# [Request a]
Write out the lines of the listing from its first line through the line containing "în librăria", including both of those lines.

# [Passage]
---*---

# Idle in Park or Neutral



## jonw440 (Dec 26, 2002)

Hi Guys.
I am picking up my new used 2001 Dodge Ram 2500 Quad cab on Tuesday. I will be putting the Meyer on it from the Bronco. I also will be getting and alarm with remote start. I am wondering what is better for the tranny. To put the truck in neutral or park at night? I will be letting it warm up for 10-15 minutes and want to do what is best for the tranny. Does Dodge truck circulate the tranny fluid in park? Or Nuetral?. I will post some pictures when I can.
Thanks
Jon


----------



## paul soccodato (Nov 9, 2002)

leave it in park, no adverse affects, and last thing you need is your truck rolling away on you.


----------



## Kent Lawns (Jan 18, 2000)

Neutral.

Circulates that transmission fluid.


----------



## AtlasFBG2 (Jul 4, 2001)

As for starting it up and warming up i would leave it in park.After plowing or towing definetly leave it in nuetral for a while to keep the fluid circulating.Dodges dont circulate the trans fluid in park.


----------



## Dave1250 (Mar 5, 2001)

Lets see one for one against I believe most people leave it in park . All truck are left in park when shut off, locks the wheel. Will you be leaving the key in it ? Your insurance might not pay for unauthorized use, if someone takes the truck with the keys in it . I leave my truck in park with the doors locked and have been plowing about 8 or9 years, only 260,000 on my truck ..Just my 2 cents


----------



## KentuckyPlow (Nov 26, 2002)

Does anyone know if the older chevrolet's with the turbo hydro 400 circulates in park?
Thanks


----------



## dan deutekom (Feb 10, 2001)

As far as I know all automatics circulate the fluid in park or neutral. The only difference between park and neutral is that there is a locking paul in the park position that keeps the output shaft from rotating but all the other internal stuff rotates just like in neutral. I do stand to be corrected however


----------



## John DiMartino (Jan 22, 2000)

---*---

Records excerpted from a collection:
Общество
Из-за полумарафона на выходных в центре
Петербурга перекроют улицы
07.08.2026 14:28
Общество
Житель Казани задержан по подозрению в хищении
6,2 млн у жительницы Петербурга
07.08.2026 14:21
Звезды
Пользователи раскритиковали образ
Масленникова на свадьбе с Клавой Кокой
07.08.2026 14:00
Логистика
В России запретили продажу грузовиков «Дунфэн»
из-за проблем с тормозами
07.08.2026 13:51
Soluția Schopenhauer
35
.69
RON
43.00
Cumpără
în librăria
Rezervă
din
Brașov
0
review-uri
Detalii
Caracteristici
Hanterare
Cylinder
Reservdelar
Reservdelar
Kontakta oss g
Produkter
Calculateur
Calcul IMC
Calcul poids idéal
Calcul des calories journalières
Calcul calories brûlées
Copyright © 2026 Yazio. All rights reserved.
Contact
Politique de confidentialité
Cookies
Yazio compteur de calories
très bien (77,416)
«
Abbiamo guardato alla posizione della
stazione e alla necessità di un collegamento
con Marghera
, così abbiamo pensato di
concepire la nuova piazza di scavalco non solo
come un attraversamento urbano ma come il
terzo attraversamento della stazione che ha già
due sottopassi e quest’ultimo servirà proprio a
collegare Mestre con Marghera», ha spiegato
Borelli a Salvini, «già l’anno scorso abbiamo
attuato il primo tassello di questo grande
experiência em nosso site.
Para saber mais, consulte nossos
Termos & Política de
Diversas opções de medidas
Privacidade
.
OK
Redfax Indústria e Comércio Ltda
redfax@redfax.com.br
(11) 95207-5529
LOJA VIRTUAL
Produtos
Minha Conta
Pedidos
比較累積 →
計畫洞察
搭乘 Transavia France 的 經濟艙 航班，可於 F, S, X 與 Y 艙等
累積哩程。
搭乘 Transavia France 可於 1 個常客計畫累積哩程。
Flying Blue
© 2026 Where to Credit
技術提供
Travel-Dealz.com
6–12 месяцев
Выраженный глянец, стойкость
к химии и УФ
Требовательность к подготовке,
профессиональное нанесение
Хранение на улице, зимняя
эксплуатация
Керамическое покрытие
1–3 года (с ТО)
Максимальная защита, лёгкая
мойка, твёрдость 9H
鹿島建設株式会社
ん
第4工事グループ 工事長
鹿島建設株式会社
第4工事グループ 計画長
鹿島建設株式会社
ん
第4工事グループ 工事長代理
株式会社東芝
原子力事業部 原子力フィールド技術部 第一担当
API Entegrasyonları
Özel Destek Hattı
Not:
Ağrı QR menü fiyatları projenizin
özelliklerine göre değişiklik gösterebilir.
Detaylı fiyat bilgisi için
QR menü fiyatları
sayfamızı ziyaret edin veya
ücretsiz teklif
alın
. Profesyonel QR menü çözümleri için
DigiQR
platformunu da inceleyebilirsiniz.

---*---

# [Request b]
In the forum thread, rewrite the part from "## KentuckyPlow (Nov" to "(Feb 10, 2001)" with "turbo hydro 400" changed to "turbo hydro 350".

# [Exercise solution a]
Общество
Из-за полумарафона на выходных в центре
Петербурга перекроют улицы
07.08.2026 14:28
Общество
Житель Казани задержан по подозрению в хищении
6,2 млн у жительницы Петербурга
07.08.2026 14:21
Звезды
Пользователи раскритиковали образ
Масленникова на свадьбе с Клавой Кокой
07.08.2026 14:00
Логистика
В России запретили продажу грузовиков «Дунфэн»
из-за проблем с тормозами
07.08.2026 13:51
Soluția Schopenhauer
35
.69
RON
43.00
Cumpără
în librăria

# [Exercise solution b]
## KentuckyPlow (Nov 26, 2002)

Does anyone know if the older chevrolet's with the turbo hydro 350 circulates in park?
Thanks


----------



## dan deutekom (Feb 10, 2001)